### TEXTE À ÉTUDIER
(article de novembre 2006 : Spécial Point Gauche ! pour les journées de Larrazet)
Pour l’essentiel, les historiens débattent du pourquoi et du comment l’histoire d'Alger a été écrite à Paris. D'où ensuite des débats sans fin sur le bilan positif ou pas de la colonisation. Comme si le rapport entre les deux pays se réduisait seulement à ça !
Je prône depuis longtemps une lecture complémentaire de cette histoire sur la base de cette question
- Et si, depuis 1830, l’histoire de France s'était aussi écrite à Alger ?
II ne s'agit pas de provocation comme vont tenter de le montrer quelques exemples.
1) L'auto-coup d'Etat de 1851 a aussi été possible grâce au général Saint-Arnaud qui ayant gagné ses galons dans les massacres d'Algériens eut aucun mal pour obliger sa troupe à provoquer un massacre parisien.

### CONSIGNE
Recopiez le texte sur la colonisation en commençant aux mots « (article de novembre » et en vous arrêtant après « écrite à Alger ? », et remplacez « Alger » par « Oran » partout dans ce passage. Les enregistrements n'ont aucun rôle ici.

### ENTRÉES DE DONNÉES
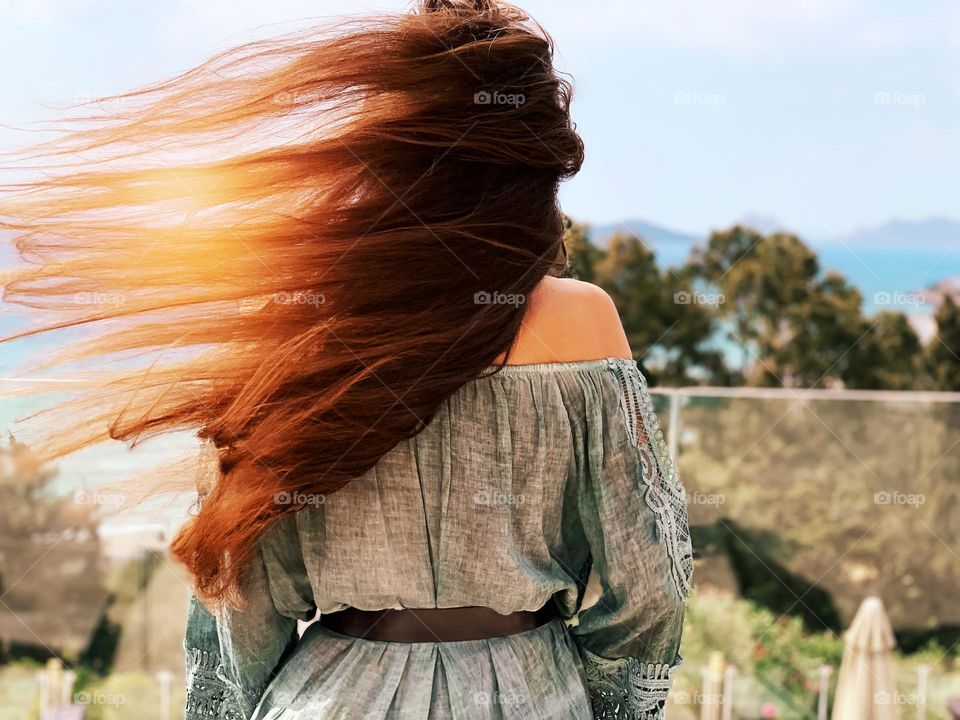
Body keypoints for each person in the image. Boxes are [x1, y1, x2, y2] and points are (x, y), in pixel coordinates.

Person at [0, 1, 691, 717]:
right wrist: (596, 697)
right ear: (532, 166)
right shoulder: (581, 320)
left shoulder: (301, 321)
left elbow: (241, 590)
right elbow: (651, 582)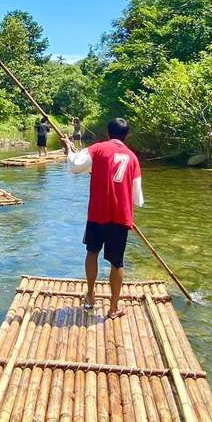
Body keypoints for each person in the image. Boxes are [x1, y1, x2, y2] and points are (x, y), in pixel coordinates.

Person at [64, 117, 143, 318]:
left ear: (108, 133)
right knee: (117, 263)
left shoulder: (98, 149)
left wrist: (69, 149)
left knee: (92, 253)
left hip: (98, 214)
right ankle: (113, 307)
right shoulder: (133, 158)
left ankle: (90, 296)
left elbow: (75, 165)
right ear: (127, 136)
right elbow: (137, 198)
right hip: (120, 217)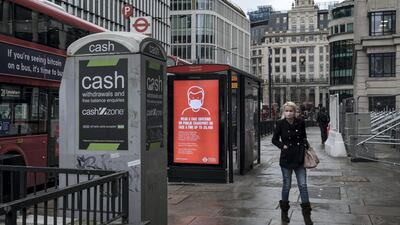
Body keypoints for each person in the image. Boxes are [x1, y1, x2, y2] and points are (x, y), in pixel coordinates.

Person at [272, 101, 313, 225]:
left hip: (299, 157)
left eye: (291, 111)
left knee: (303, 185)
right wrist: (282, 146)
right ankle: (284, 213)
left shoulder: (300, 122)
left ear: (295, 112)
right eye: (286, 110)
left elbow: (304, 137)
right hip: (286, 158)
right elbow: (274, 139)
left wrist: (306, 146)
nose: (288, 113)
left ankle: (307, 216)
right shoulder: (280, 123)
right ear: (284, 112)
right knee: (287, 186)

---

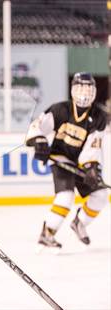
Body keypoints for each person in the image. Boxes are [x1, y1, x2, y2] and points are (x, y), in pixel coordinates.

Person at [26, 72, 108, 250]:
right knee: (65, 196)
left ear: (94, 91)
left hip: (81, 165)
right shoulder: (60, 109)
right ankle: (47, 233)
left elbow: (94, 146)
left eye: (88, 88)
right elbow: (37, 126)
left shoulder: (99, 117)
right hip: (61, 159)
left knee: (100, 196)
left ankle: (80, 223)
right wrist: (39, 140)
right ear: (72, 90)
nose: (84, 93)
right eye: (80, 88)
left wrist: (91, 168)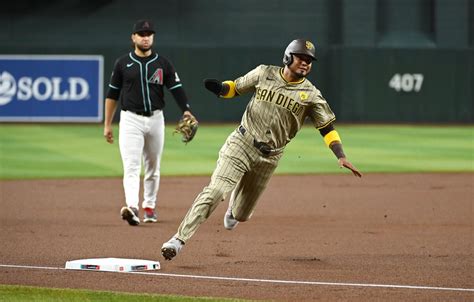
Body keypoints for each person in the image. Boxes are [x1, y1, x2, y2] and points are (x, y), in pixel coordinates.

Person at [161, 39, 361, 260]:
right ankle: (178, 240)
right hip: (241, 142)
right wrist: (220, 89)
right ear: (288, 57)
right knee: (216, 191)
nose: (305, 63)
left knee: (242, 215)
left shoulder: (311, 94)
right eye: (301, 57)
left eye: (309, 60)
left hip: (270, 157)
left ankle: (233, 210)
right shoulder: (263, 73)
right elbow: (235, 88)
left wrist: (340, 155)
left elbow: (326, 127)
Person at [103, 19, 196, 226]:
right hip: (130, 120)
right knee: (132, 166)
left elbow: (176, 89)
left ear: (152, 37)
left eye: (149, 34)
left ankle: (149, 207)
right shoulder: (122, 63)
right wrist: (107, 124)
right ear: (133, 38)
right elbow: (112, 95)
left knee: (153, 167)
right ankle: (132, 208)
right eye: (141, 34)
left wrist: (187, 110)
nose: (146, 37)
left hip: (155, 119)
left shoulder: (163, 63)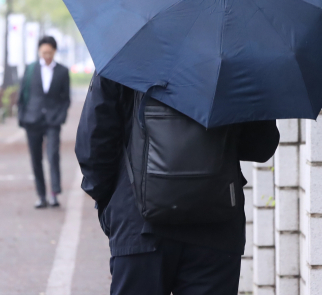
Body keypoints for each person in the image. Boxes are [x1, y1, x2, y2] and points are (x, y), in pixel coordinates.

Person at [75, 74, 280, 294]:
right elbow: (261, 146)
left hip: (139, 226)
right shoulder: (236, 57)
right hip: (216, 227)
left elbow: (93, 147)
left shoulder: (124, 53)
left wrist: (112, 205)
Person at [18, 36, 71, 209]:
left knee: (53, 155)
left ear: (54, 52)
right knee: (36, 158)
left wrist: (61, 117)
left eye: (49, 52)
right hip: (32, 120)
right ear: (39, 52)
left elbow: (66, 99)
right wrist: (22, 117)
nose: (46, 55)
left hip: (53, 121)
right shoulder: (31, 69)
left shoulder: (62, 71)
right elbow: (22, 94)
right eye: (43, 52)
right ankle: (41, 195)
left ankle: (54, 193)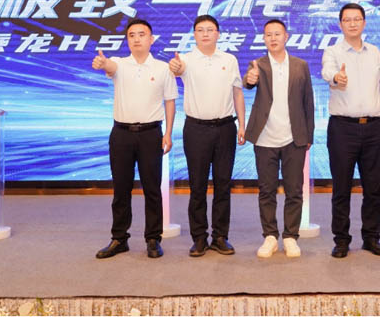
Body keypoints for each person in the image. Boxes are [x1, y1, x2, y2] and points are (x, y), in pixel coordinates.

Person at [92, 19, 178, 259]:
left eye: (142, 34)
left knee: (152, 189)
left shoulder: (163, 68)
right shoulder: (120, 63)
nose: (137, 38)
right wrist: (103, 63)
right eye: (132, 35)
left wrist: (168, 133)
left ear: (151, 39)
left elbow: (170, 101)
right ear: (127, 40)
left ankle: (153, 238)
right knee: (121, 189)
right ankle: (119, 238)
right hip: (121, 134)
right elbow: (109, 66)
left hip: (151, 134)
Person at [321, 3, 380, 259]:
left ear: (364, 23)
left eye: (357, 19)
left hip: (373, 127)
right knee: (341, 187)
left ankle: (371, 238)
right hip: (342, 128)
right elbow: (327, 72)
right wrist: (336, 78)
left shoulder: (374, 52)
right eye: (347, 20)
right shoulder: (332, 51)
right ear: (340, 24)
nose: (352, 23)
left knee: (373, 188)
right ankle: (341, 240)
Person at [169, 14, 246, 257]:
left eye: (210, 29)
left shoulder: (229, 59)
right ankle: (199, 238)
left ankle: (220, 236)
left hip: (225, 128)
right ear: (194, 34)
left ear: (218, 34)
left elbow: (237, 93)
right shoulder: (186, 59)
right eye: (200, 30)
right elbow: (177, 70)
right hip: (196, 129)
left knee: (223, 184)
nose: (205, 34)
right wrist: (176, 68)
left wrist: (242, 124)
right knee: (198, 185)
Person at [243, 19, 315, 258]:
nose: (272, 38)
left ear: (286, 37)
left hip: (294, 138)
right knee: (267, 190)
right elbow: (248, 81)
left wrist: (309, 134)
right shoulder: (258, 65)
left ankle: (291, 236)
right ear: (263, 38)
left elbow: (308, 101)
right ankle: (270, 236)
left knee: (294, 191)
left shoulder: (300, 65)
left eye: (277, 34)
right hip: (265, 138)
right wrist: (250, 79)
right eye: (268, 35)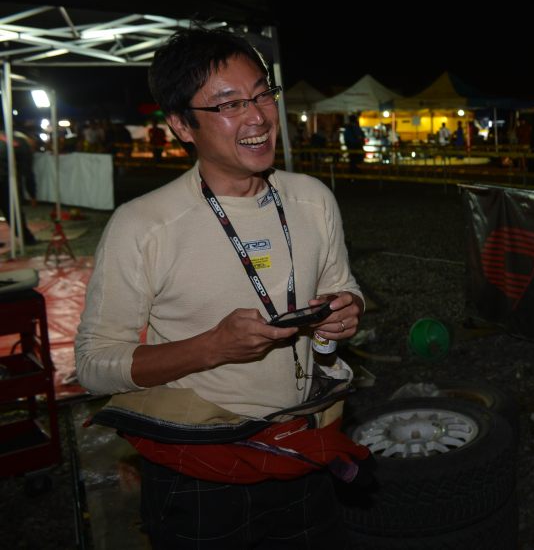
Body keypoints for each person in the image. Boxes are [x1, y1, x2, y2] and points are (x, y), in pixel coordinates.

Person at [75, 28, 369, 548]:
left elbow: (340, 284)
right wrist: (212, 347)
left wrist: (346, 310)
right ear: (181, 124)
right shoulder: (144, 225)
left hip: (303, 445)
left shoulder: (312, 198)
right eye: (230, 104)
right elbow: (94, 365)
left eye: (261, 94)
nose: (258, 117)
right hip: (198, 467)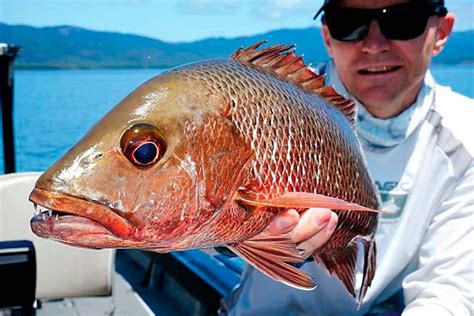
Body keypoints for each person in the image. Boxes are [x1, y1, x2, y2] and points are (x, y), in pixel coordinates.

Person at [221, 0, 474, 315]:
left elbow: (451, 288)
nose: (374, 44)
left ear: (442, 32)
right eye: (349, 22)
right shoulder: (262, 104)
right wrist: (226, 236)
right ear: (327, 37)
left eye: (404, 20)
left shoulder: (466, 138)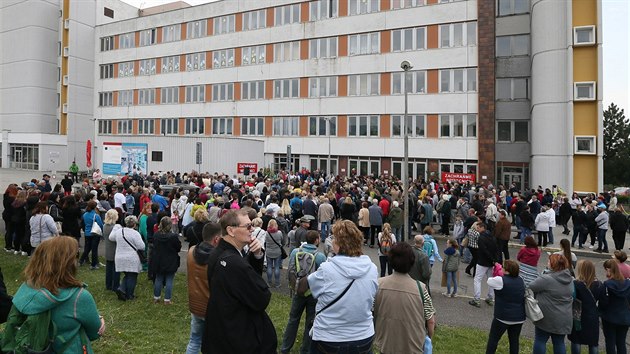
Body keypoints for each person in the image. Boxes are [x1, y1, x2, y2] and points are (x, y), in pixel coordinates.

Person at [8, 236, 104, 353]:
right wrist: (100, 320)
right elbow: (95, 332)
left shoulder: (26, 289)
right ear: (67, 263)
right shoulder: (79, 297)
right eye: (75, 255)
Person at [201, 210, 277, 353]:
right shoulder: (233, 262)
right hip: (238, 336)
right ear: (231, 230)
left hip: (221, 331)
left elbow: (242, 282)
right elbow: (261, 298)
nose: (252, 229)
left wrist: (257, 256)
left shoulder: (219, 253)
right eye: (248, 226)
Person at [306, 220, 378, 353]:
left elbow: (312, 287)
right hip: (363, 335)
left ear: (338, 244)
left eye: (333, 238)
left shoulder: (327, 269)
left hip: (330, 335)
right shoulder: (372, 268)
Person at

...

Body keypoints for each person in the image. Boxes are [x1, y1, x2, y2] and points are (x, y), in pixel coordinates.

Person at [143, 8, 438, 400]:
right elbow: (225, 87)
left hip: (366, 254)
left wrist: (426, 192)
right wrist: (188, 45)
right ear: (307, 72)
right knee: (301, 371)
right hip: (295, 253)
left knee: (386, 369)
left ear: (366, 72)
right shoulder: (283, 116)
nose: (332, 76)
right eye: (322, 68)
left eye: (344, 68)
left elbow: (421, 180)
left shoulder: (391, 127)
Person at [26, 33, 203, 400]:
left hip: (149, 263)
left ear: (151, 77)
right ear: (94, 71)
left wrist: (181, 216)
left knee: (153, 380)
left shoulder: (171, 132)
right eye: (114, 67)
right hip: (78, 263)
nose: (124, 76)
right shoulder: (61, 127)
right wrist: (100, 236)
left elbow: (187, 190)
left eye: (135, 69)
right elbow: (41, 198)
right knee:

### RÉPONSE
(article de novembre 2006 : Spécial Point Gauche ! pour les journées de Larrazet)
Pour l’essentiel, les historiens débattent du pourquoi et du comment l’histoire d'Oran a été écrite à Paris. D'où ensuite des débats sans fin sur le bilan positif ou pas de la colonisation. Comme si le rapport entre les deux pays se réduisait seulement à ça !
Je prône depuis longtemps une lecture complémentaire de cette histoire sur la base de cette question
- Et si, depuis 1830, l’histoire de France s'était aussi écrite à Oran ?